What felt fresh about “Orange Is the New Black” has quickly gone a bit stale, at least if the first half-dozen episodes from season two are any indication. Netflix’s women-in-prison dramedy emerged as a surprise success and burnished the service’s reputation on the heels of “House of Cards,” but both have discovered that creating sparks and keeping them smoldering are formidably disparate tasks. While loyal fans (and due to Netflix’s strategy, there’s no way of knowing exactly how many there are) will surely hail its return, “Orange’s” new stay offers a less-compelling incentive to lock oneself away to binge it.
Based on Piper Kernan’s memoir, the first season experienced the dehumanizing aspects of prison through the eyes of its shell-shocked protagonist Piper (Taylor Schilling), who found herself separated from her fiancé (Jason Biggs) and surrounded by a cuckoo’s-nest assortment of characters. Series creator Jenji Kohan then opened up and fleshed out the seemingly claustrophobic concept by delving into inmates’ histories, revealing unexpected layers that went well beyond the caricatures.

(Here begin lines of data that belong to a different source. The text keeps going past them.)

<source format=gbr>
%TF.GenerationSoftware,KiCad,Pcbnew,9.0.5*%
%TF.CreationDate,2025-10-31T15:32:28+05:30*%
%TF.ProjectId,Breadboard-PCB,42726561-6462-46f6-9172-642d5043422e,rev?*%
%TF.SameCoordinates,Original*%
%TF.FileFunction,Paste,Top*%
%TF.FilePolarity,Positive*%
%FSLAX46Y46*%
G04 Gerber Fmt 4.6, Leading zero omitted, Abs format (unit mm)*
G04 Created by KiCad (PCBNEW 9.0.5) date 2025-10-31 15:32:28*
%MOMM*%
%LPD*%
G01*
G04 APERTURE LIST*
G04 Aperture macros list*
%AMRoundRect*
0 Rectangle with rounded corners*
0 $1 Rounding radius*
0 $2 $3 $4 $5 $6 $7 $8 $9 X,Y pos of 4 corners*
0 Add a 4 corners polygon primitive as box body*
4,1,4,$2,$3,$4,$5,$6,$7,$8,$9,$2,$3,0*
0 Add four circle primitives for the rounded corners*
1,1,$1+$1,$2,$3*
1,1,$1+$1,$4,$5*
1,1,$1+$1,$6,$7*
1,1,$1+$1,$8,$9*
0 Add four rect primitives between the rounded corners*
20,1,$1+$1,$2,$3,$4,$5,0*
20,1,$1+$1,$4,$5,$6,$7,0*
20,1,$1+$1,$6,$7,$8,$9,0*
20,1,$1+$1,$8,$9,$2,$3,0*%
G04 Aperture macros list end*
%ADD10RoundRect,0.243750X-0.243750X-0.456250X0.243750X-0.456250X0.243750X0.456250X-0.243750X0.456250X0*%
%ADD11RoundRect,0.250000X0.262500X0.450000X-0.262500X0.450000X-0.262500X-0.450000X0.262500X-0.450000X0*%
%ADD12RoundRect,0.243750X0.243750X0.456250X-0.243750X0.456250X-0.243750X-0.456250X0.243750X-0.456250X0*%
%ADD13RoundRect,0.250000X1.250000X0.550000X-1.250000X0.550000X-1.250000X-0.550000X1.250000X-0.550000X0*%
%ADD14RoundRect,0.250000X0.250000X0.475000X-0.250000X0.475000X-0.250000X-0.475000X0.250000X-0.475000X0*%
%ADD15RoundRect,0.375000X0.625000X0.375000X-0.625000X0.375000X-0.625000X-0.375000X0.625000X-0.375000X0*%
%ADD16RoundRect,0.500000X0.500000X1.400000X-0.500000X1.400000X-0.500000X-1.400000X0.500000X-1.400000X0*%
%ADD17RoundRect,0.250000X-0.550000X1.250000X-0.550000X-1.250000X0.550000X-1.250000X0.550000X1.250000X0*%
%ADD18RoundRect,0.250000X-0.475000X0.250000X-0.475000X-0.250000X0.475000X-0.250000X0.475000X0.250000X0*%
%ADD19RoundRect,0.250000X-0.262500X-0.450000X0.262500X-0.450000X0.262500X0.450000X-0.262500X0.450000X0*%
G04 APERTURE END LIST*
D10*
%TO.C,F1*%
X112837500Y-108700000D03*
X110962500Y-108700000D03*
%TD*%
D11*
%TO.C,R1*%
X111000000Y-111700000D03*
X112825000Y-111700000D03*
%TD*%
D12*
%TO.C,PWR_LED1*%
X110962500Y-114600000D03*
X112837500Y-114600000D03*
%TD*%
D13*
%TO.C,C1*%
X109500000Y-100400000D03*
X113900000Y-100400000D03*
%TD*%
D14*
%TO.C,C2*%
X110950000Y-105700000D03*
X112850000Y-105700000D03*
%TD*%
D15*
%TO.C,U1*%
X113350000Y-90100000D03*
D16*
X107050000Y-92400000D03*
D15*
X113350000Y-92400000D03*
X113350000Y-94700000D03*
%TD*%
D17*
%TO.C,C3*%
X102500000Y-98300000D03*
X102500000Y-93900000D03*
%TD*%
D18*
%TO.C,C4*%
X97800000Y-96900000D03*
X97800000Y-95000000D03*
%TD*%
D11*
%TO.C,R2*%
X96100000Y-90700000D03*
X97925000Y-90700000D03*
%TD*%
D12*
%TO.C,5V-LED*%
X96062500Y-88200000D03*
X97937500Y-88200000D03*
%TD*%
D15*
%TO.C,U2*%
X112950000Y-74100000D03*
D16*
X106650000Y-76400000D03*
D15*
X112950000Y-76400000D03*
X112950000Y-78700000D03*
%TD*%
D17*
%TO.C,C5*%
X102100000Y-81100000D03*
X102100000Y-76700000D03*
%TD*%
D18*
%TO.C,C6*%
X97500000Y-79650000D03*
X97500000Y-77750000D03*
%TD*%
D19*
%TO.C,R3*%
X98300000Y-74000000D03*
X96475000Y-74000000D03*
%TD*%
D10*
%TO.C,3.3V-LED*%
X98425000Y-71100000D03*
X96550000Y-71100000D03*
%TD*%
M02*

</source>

Season two opens with an awkward detour – dealing with the fallout from Piper’s past aggression, while she’s whisked away from the facility to sort out her future (with Laura Prepon in a guest role). After that, the second hour goes back to Litchfield prison, reintroducing the rest of the cast, while Schilling temporarily remains absent.
By episode three, the show returns to a more familiar rhythm, but the plots – with a few noteworthy exceptions – don’t pop quite so readily, and some flashbacks feel clunkier this time around. Not surprisingly, the best of those involves Yael Stone, who remains sensational as the oddly accented Morello.

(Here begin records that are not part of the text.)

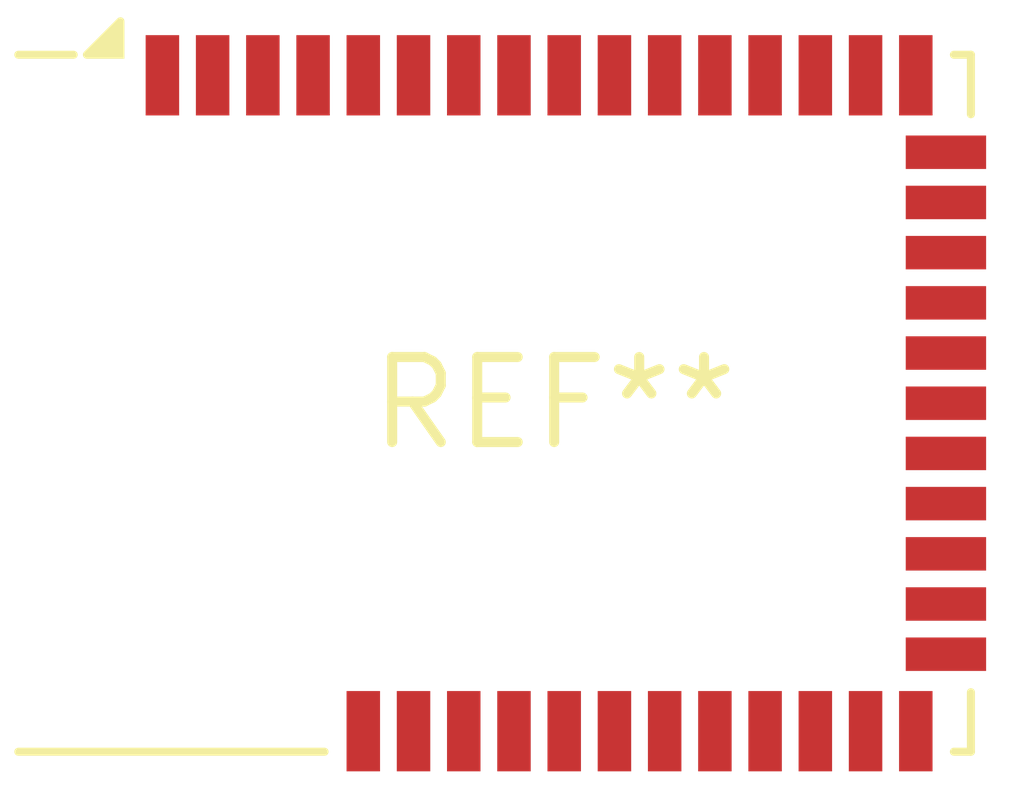
<source format=kicad_pcb>
(kicad_pcb (version 20240108) (generator pcbnew)

  (general
    (thickness 1.6)
  )

  (paper "A4")
  (layers
    (0 "F.Cu" signal)
    (31 "B.Cu" signal)
    (32 "B.Adhes" user "B.Adhesive")
    (33 "F.Adhes" user "F.Adhesive")
    (34 "B.Paste" user)
    (35 "F.Paste" user)
    (36 "B.SilkS" user "B.Silkscreen")
    (37 "F.SilkS" user "F.Silkscreen")
    (38 "B.Mask" user)
    (39 "F.Mask" user)
    (40 "Dwgs.User" user "User.Drawings")
    (41 "Cmts.User" user "User.Comments")
    (42 "Eco1.User" user "User.Eco1")
    (43 "Eco2.User" user "User.Eco2")
    (44 "Edge.Cuts" user)
    (45 "Margin" user)
    (46 "B.CrtYd" user "B.Courtyard")
    (47 "F.CrtYd" user "F.Courtyard")
    (48 "B.Fab" user)
    (49 "F.Fab" user)
    (50 "User.1" user)
    (51 "User.2" user)
    (52 "User.3" user)
    (53 "User.4" user)
    (54 "User.5" user)
    (55 "User.6" user)
    (56 "User.7" user)
    (57 "User.8" user)
    (58 "User.9" user)
  )

  (setup
    (pad_to_mask_clearance 0)
    (pcbplotparams
      (layerselection 0x00010fc_ffffffff)
      (plot_on_all_layers_selection 0x0000000_00000000)
      (disableapertmacros false)
      (usegerberextensions false)
      (usegerberattributes false)
      (usegerberadvancedattributes false)
      (creategerberjobfile false)
      (dashed_line_dash_ratio 12.000000)
      (dashed_line_gap_ratio 3.000000)
      (svgprecision 4)
      (plotframeref false)
      (viasonmask false)
      (mode 1)
      (useauxorigin false)
      (hpglpennumber 1)
      (hpglpenspeed 20)
      (hpglpendiameter 15.000000)
      (dxfpolygonmode false)
      (dxfimperialunits false)
      (dxfusepcbnewfont false)
      (psnegative false)
      (psa4output false)
      (plotreference false)
      (plotvalue false)
      (plotinvisibletext false)
      (sketchpadsonfab false)
      (subtractmaskfromsilk false)
      (outputformat 1)
      (mirror false)
      (drillshape 1)
      (scaleselection 1)
      (outputdirectory "")
    )
  )

  (net 0 "")

  (footprint "Laird_BL652" (layer "F.Cu") (at 0 0))

)

</source>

On balance, the show hasn’t benefited from cast comings and goings, though a new arrival (Kimiko Glenn) does pick up some of the wide-eyed wonder Piper – now older, wiser and harder – provided in season one.

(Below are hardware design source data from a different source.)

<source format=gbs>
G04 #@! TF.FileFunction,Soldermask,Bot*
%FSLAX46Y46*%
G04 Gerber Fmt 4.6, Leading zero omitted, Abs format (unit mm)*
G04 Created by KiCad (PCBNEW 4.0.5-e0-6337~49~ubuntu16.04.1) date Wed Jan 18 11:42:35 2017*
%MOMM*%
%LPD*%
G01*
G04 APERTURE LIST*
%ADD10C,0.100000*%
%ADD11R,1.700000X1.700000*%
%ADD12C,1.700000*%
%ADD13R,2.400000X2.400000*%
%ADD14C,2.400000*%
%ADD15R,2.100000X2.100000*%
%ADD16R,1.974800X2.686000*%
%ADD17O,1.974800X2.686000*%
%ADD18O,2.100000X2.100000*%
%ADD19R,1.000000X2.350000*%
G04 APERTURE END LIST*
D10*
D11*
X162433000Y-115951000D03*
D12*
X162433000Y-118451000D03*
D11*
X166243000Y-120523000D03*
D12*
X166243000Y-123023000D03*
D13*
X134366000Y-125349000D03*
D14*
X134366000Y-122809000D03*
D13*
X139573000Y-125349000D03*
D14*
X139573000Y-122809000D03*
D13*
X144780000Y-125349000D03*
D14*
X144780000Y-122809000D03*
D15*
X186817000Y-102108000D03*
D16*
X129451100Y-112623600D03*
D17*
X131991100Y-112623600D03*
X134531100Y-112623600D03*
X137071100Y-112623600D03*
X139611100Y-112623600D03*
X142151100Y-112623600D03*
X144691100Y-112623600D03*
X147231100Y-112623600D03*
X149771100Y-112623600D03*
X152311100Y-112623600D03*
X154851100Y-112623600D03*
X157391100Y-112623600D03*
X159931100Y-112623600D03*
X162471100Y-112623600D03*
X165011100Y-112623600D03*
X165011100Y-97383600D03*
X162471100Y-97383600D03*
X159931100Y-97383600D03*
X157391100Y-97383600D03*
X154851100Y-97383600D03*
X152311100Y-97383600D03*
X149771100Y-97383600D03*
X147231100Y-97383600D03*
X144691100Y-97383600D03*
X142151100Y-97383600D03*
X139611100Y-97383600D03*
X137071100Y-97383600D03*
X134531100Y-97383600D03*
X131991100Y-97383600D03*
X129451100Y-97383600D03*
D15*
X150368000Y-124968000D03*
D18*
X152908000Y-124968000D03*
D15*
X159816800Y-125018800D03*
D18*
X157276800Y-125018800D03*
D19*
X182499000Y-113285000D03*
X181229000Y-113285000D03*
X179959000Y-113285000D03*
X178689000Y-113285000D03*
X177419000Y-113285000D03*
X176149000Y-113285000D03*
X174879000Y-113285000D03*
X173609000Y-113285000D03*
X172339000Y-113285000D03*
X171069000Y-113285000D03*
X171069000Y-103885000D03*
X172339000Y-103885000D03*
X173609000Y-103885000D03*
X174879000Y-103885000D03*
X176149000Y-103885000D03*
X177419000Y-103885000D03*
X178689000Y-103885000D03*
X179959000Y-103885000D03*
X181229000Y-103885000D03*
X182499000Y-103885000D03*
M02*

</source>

There are still plenty of things to like about the series, which at its best explores female relationships and class disparities through a prism one rarely sees on mainstream TV. The lack of privacy and intrusive conditions also invite an organic level of explicitness and blue humor, which isn’t always true of boundary-pushing series.
That said, the new season’s highlights feel more scattershot, and the plot offers less urgency. All of which would be OK, provided “Orange” doesn’t fall victim to the quirks and excesses that characterized the later seasons of Kohan’s “Weeds,” which began with a similar ordinary-woman-turned-outlaw premise.
In a very pay-cable-like “The numbers don’t matter if we like it” maneuver, Netflix has already renewed “Orange” for a third season, a vote of confidence that means Piper had better get accustomed to her unflattering attire. The streaming service is no doubt hoping for awards attention to augment “House of Cards’ ” breakthroughs (both programs won the prestigious Peabody), although further kudos are by no means a given due to the show’s hybrid nature. (The early second-season review date, incidentally, was set by Netflix.)
Then again, worrying about “Orange” going for the gold is a trifle premature, since the series faces a more immediate challenge – namely, staying as creatively hip and fashionable as its title suggests.